Вигго, шатаясь и держась за стенку, побрел в комнату и грузно опустился на диван. А потом вдруг стал расспрашивать Вагна, как его дела и нравится ли ему ученье в конторе. Видно, мало-помалу он протрезвлялся.

С работы возвратился Якоб, молча кивнул шурину — он сразу все понял.

Якоб взял газету, развернул ее на столе и два раза внимательно просмотрел с начала и до конца.

— Чего ты там ищешь? — спросила Карен.

— Чего я ищу, того в газетах нет... Они взяли нынче ночью Красного Карла и Хольгера Йенсена, — сказал Якоб. — Они хватают сегодня коммунистов по всей стране, потому что немцы напали на Советский Союз. А в газетах ни слова о том, что арестованы сотни людей. Говорят, приказ полиция получила от датского правительства и чуть ли не от самого Стаунинга.

— Хольгер Йенсен! Да у него полон дом детей! И во что же он мог быть замешан? — воскликнула Карен.

— У него было свое собственное мнение по некоторым вопросам, — ответил Якоб. — Как видно, этого достаточно, чтобы угодить в тюрьму.

— Я всегда говорила, от политики лучше держаться подальше, — сказала Карен.

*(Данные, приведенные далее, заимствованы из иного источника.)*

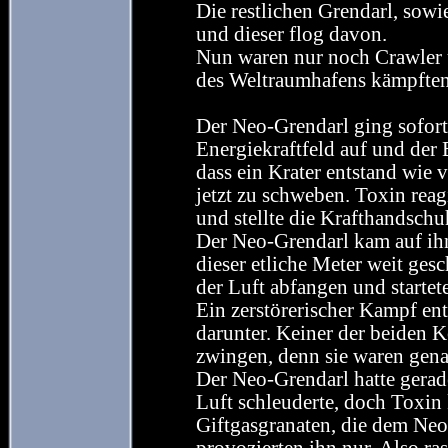
Die restlichen Grendarl, sow
und dieser flog davon.
Nun waren nur noch Crawler u
des Weltraumhafens kämpften
Der Neo-Grendarl ging sofort 
Energiekraftfeld auf und der 
dass ein Krater entstand wie
jetzt zu schweben. Toxin reagi
und stellte die Krafthandschu
Der Neo-Grendarl kam auf ihn
dieser etliche Meter weit ges
der Luft abfangen und startete
Ein zerstörerischer Kampf ent
darunter. Keiner der beiden 
zwingen, denn sie waren gena
Der Neo-Grendarl hatte gerad
Luft schleuderte, doch Toxin
Giftgasgranaten, die dem Neo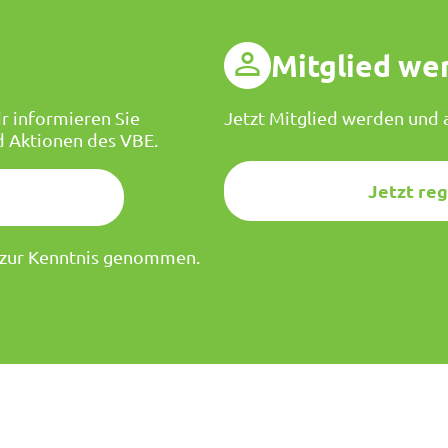
g
Mitglied we
r informieren Sie
Jetzt Mitglied werden und a
d Aktionen des VBE.
Jetzt reg
zur Kenntnis genommen.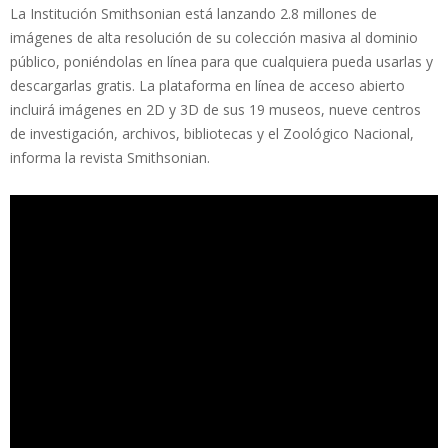
La Institución Smithsonian está lanzando 2.8 millones de
imágenes de alta resolución de su colección masiva al dominio
público, poniéndolas en línea para que cualquiera pueda usarlas y
descargarlas gratis. La plataforma en línea de acceso abierto
incluirá imágenes en 2D y 3D de sus 19 museos, nueve centros
de investigación, archivos, bibliotecas y el Zoológico Nacional,
informa la revista Smithsonian.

— Что ж они все-таки сделали? Что-нибудь незаконное? — спросил Вагн.

До этой минуты Вигго сидел, опустив голову, и глубокомысленно изучал рисунок на линолеуме, но тут он вдруг встрепенулся.

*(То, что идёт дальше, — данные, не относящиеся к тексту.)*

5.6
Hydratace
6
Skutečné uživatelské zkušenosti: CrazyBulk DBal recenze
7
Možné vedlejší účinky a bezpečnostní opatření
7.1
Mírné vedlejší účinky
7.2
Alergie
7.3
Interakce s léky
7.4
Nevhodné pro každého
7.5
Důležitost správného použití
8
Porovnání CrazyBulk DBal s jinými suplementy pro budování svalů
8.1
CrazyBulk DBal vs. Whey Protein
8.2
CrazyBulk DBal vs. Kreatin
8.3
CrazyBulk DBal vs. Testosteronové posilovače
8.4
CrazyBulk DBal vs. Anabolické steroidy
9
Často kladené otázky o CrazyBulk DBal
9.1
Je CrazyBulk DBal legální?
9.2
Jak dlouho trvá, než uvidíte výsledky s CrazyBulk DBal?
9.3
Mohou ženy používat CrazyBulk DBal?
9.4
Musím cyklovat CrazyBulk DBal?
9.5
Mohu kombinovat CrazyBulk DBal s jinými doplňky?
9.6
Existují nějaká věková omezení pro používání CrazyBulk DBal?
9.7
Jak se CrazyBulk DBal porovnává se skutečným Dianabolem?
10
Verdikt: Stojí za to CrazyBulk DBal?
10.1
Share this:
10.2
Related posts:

— Коммунисты сами виноваты, — заявил он. — Они не хотят сидеть тихо. Какая они демократическая партия?! Они сеют смуту по прямому приказу из Москвы. Я-то знаю.

— Я работал с Хольгером Йенсеном много лет, — сказал Якоб, — и никогда не видел, чтобы он причинил кому-нибудь вред или сеял смуту. Наоборот, он забывал о себе, когда надо было помочь другим. Он стал коммунистом после первой мировой войны, и никто не объявлял, что это незаконно, до нынешней ночи, когда полиция схватила его, потому что немцы напали на Советский Союз. Говорят, Хольгер Йенсен отказался впустить полицейских в дом, пока они не предъявят ему ордер на арест и обыск. Так полагается по конституции, а Хольгер знает законы. Но они избили его дубинками, а когда он упал замертво, выволокли из квартиры. А потом перерыли весь дом и унесли все книги, в которых говорится о рабочих, даже «Дитте, дитя человеческое». А на Красного Карла надели наручники, точно он убийца какой. А газеты и радио как воды в рот набрали, и родным никто ничего не сообщает.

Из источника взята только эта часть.